### PASSAGE TO READ

━━━━━━

Mortgagor shall (i) pay as they become due all premiums for such insurance, (ii)
not later than 15 days prior to the expiration of each policy to be furnished
pursuant to the provisions of this Section, deliver a renewed policy or
policies, or duplicate original or originals thereof, marked "premium paid," or
accompanied by such other evidence of payment satisfactory to Mortgagee with
standard non-contributory mortgage clauses in favor of and acceptable to
Mortgagee. Upon request of Mortgagee, Mortgagor shall cause its insurance
underwriter or broker to certify to Mortgagee in writing that all the
requirements of this Mortgage governing insurance have been satisfied.

         (c) If Mortgagor is in default of its obligations to insure or deliver
any such prepaid policy or policies, then Mortgagee, at its option and without
notice, may effect such insurance from year to year, and pay the premium or
premiums therefor, and Mortgagor shall pay to Mortgagee on demand such premium
or premiums so paid by Mortgagee with interest from the time of payment at the
Default Rate.

━━━━━━

### SET OF TASKS
A - Sum up the mortgage insurance clause in two sentences.
B - Carry on the mortgage insurance clause, starting after its last sentence.
The listing after this comes from a separate source.

### RECORDED INFORMATION
━━━━━━

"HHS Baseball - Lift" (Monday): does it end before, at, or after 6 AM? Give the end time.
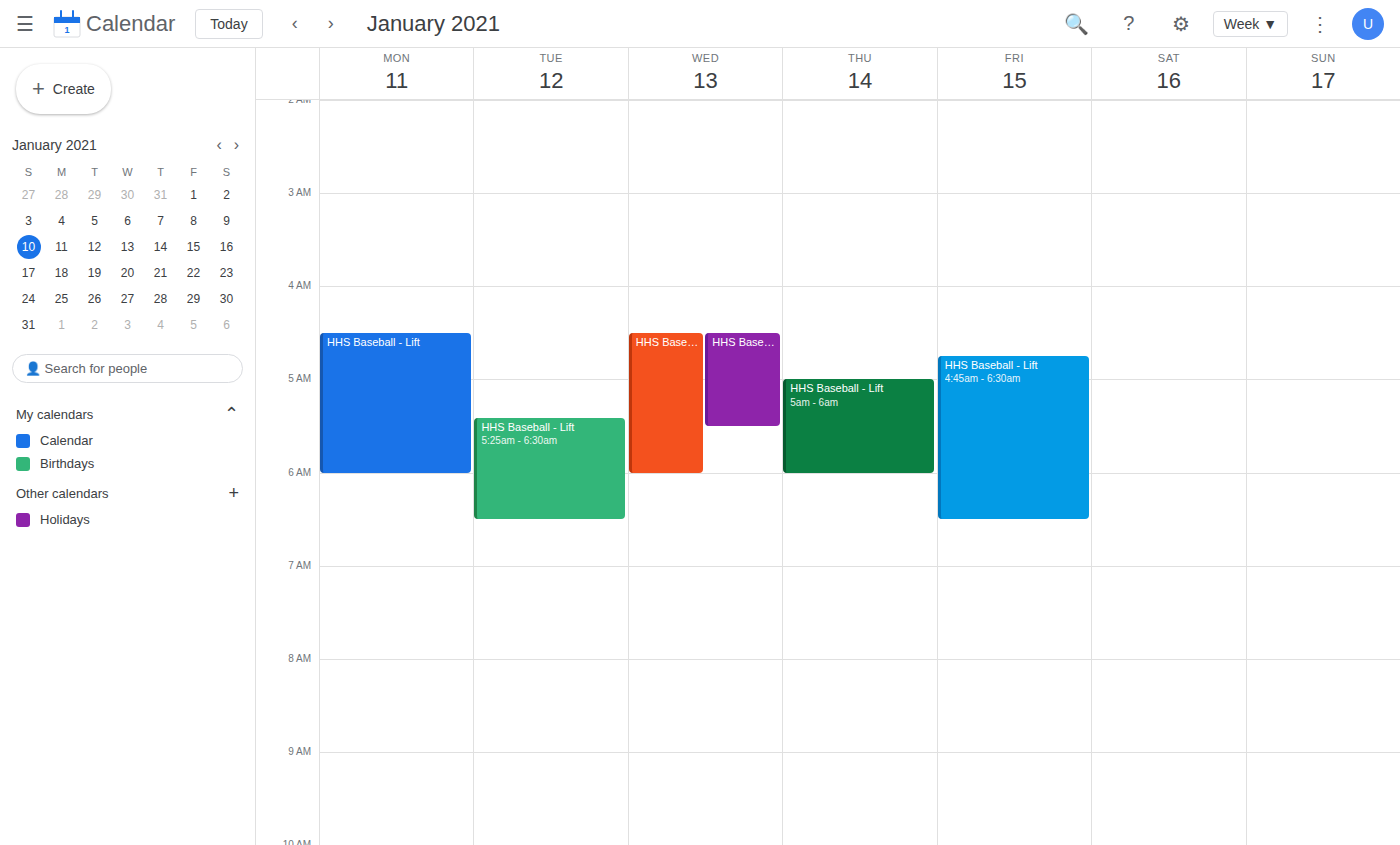
6:00 AM -- exactly at 6 AM, on the 6 AM line.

━━━━━━

### THE RESPONSES
A - The mortgagor must pay insurance premiums when they come due, deliver renewed policies marked "premium paid" (or with other proof of payment the mortgagee accepts) at least 15 days before each policy expires, and have its underwriter or broker certify in writing that the insurance requirements are met if the mortgagee asks. If the mortgagor fails to insure or deliver the prepaid policies, the mortgagee may buy the insurance itself without notice, and the mortgagor must repay those premiums on demand with interest at the Default Rate.

B -
         (d) Mortgagor shall increase the amount of property insurance required
to equal 100% replacement cost pursuant to the provisions of this Section at the
time of each renewal of each policy (but not later than 12 months from the date
of this Mortgage and each successive 12 month period to occur thereafter) by
using the F.W. Dodge Building Index to determine whether there shall have been
an increase in the replacement value since the most recent adjustment and, if
there shall have been such an increase, the amount of insurance required shall
be adjusted accordingly.

         (e) Mortgagor promptly shall comply with and conform to (i) all
provisions of each such insurance policy, and (ii) all requirements of the
insurers applicable to Mortgagor or to any of the Mortgaged Property or to the
use, manner of use, occupancy, possession, operation, maintenance, alteration or
repair of any of the Mortgaged Property. Mortgagor shall not use or permit the
use of the Mortgaged Property in any manner which would permit any insurer to
cancel any insurance policy or void coverage required to be maintained by this
Mortgage.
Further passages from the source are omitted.